Ahhh me too! I love how it lingers for days too. Such a nice smell. My dad goes nuts because I won't wash it out of my hair for a few days after camping and then everything starts to smell like it hahaa.


And yeah I never thought about the difference between 'stink' and 'body odor' if that's the case then I guess I don't smell because I only smell like nasty feet when I take my shoes off. Thank god I don't smell like poop or anything like that....it would drive me insane lol.


----------



## spud (Dec 19, 2008)

yea ive smelled like a camp fire for the past fiew days and i guess its a little better than i normaly do because the people that normaly let me squat at their place have 7 dogs and 2 cats that arnt realy house trained but what i try to do is hang out with other people that stink as bad or worse than i do so by comparison im not that bad


----------



## Birdy (Dec 19, 2008)

Ahahaa! That's great Spud. A lot of the kids I hang out with don't really care what I smell like, but sometimes one of them can be a jerk and tease me about it, but it's all in good fun haha.
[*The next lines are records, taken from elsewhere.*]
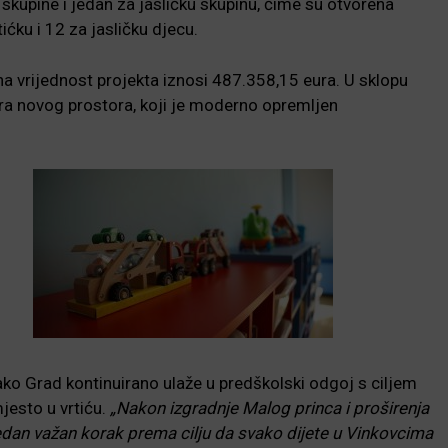
 skupine i jedan za jasličku skupinu, čime su otvorena
ćku i 12 za jasličku djecu.
pna vrijednost projekta iznosi 487.358,15 eura. U sklopu
a novog prostora, koji je moderno opremljen
ko Grad kontinuirano ulaže u predškolski odgoj s ciljem
jesto u vrtiću.
„Nakon izgradnje Malog princa i proširenja
dan važan korak prema cilju da svako dijete u Vinkovcima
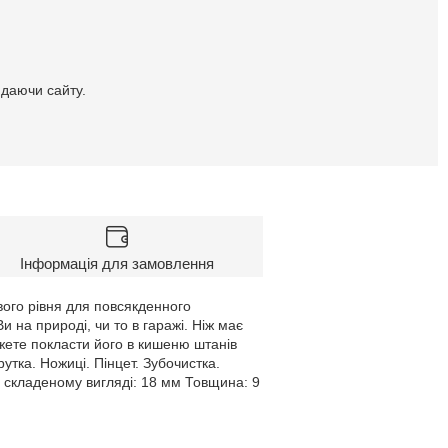
идаючи сайту.
Інформація для замовлення
вого рівня для повсякденного
 на природі, чи то в гаражі. Ніж має
ожете покласти його в кишеню штанів
рутка. Ножиці. Пінцет. Зубочистка.
в складеному вигляді: 18 мм Товщина: 9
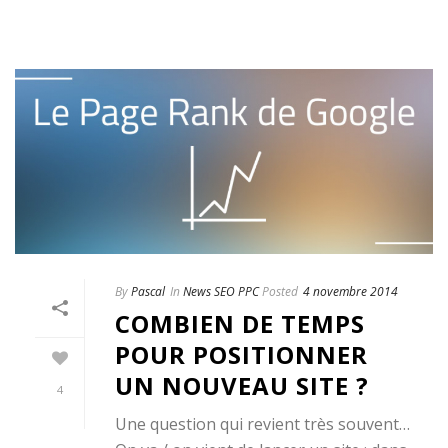
By
Pascal
In
News SEO PPC
Posted
4 novembre 2014
COMBIEN DE TEMPS
POUR POSITIONNER
UN NOUVEAU SITE ?
4
Une question qui revient très souvent…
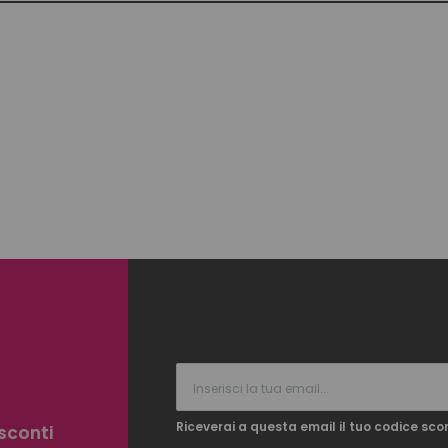
Riceverai a questa email il tuo codice sco
 sconti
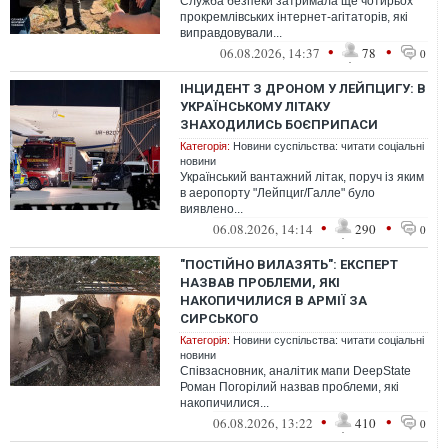
Служба безпеки затримала ще чотирьох
прокремлівських інтернет-агітаторів, які
виправдовували...
•
•
06.08.2026, 14:37
78
0
ІНЦИДЕНТ З ДРОНОМ У ЛЕЙПЦИГУ: В
УКРАЇНСЬКОМУ ЛІТАКУ
ЗНАХОДИЛИСЬ БОЄПРИПАСИ
Категорія:
Новини суспільства: читати соціальні
новини
Український вантажний літак, поруч із яким
в аеропорту "Лейпциг/Галле" було
виявлено...
•
•
06.08.2026, 14:14
290
0
"ПОСТІЙНО ВИЛАЗЯТЬ": ЕКСПЕРТ
НАЗВАВ ПРОБЛЕМИ, ЯКІ
НАКОПИЧИЛИСЯ В АРМІЇ ЗА
СИРСЬКОГО
Категорія:
Новини суспільства: читати соціальні
новини
Співзасновник, аналітик мапи DeepState
Роман Погорілий назвав проблеми, які
накопичилися...
•
•
06.08.2026, 13:22
410
0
The only time I ever get worried about my smell is when I'm around people who don't necissarily know me and are the kind of people who when I walk away be like oh my god that girl stunk....but then again I try not to care...


----------



## spud (Dec 19, 2008)

just remember that you dont need to make and impression on people who care because chances are you will never see them again and the ones who stick around you either care about you enough for the stink not to matter or they, like myself, apreciate a smelly girl


----------



## IBRRHOBO (Dec 26, 2008)

bourbon. lots of bourbon, stale 40z and vomit! eu de toilet!


----------



## dVEC (Dec 27, 2008)

You don't stink, you smell like a human.

Humans that don't like the way humans smell are weird.


----------